Studio, Findel’s main customer-facing business, has delivered steady sales growth of c 3% in the 16 weeks to 19 July, against a tough prior year comparative and in line with company expectations. Education also continues to make good progress, albeit in the early part of the key ‘back to school’ season, with customers increasingly ordering online. We leave our assumptions and forecast two-year EPS CAGR of 7.3% unchanged, ahead of Studio’s peak trading period. We value the shares at 423p, a significant premium to the current share price.
In the 16 weeks to 19 July, Studio’s sales increased by c 3%, against a tough prior year comparative of 11%, which was distorted, in part, by the timing of Easter and extreme weather conditions pushing sales into the start of the prior year. Ahead of peak trading, the roll out of initiatives including the Studio app and cash at point of sale payment options remain on track.

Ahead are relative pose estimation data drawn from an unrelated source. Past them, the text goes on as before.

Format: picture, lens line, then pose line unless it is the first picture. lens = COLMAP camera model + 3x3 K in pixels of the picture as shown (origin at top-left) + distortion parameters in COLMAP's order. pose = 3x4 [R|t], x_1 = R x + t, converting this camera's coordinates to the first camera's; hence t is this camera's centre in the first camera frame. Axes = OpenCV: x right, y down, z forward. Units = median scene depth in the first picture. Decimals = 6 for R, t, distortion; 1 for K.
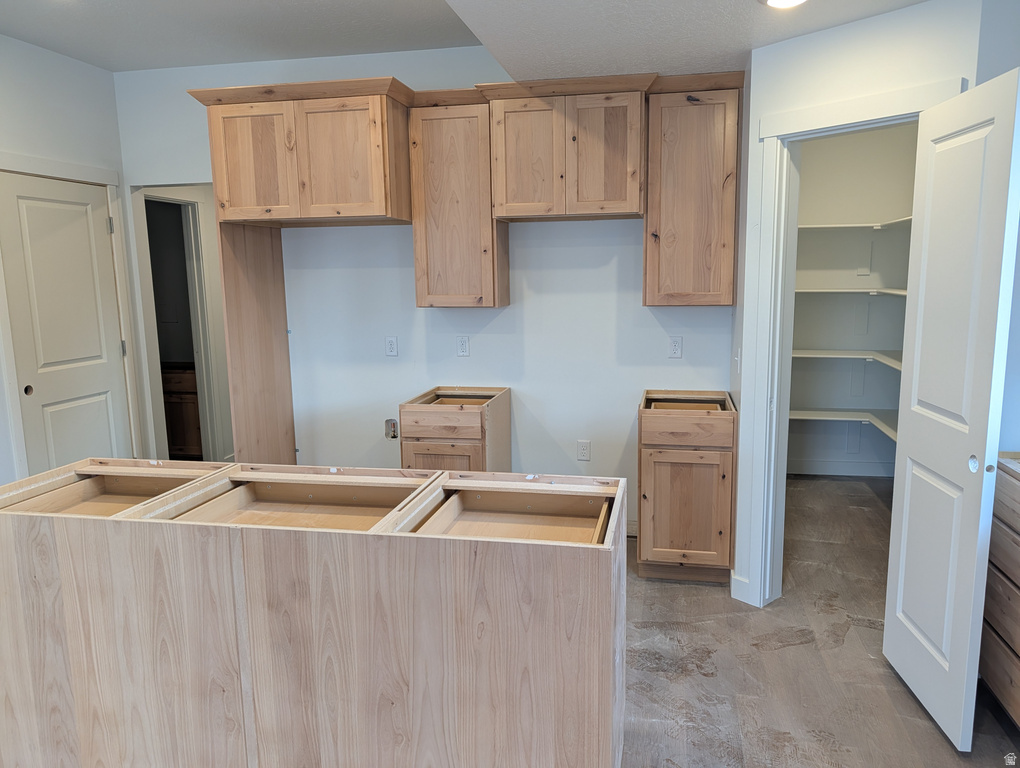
lens RADIAL K [[743.8, 0, 516.5], [0, 743.8, 389.9], [0, 0, 1]] dist [0.003242, -0.004728]
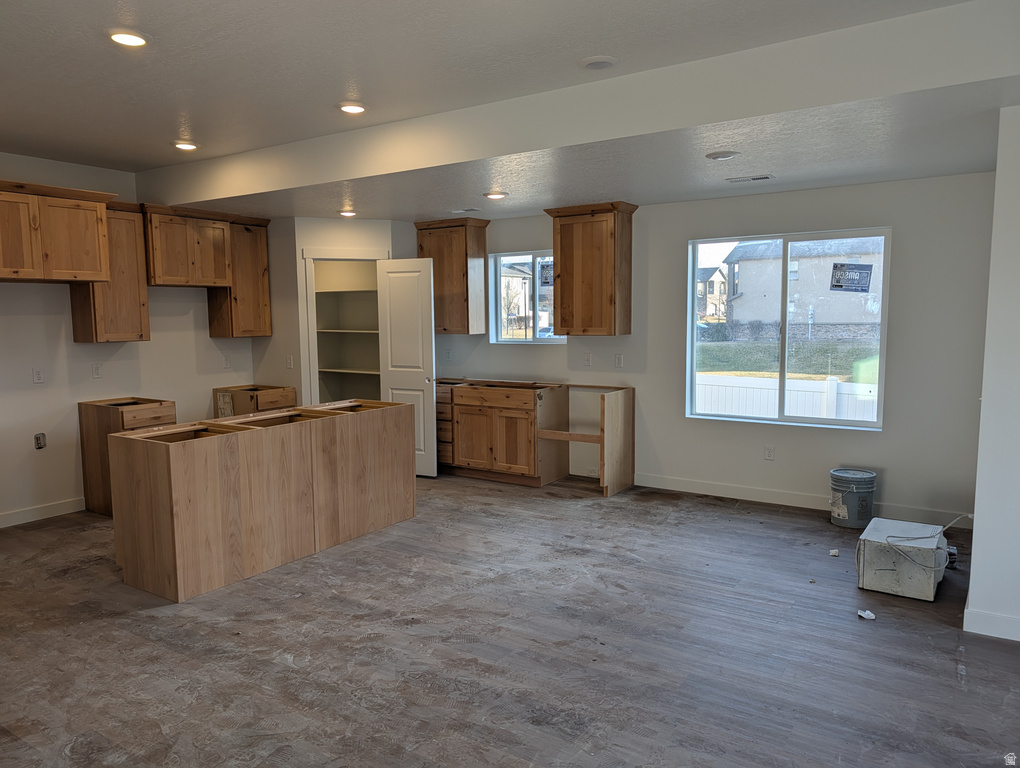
lens RADIAL K [[743.8, 0, 516.5], [0, 743.8, 389.9], [0, 0, 1]] dist [0.003242, -0.004728]
pose [[0.365199, -0.087172, 0.926839, -1.328078], [0.149806, 0.988134, 0.033909, 0.057584], [-0.918797, 0.126463, 0.373924, -0.301582]]
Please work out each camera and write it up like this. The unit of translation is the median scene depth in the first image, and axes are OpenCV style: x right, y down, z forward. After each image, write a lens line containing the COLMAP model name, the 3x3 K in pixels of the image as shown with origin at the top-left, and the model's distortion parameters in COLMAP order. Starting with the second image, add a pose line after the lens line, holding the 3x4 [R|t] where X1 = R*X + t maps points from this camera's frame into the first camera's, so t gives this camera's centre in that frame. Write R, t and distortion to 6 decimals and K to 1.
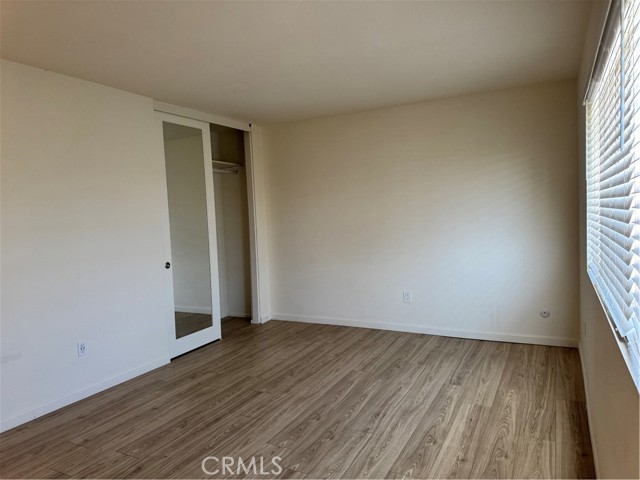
lens RADIAL K [[452.9, 0, 320.0], [0, 452.9, 240.0], [0, 0, 1]] dist [0.060093, -0.062651]
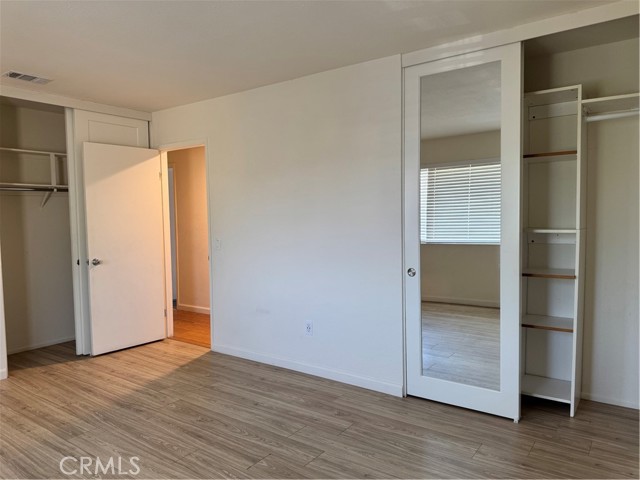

Education has also traded well in the early part of the key ‘back to school’ season, with customers increasingly ordering online and using digital tools to save time and money. Online now represents around two-thirds of Education sales compared with 20% two years ago.
Findel trades on a low FY20e P/E of 8.1x, which appears unjustified for a predominantly online retailer with a strong balance sheet and significant growth opportunities. Our blended DCF and peer valuation remains unchanged at 423p. The proposed change of company name from Findel to Studio Retail Group will be tabled at today’s AGM.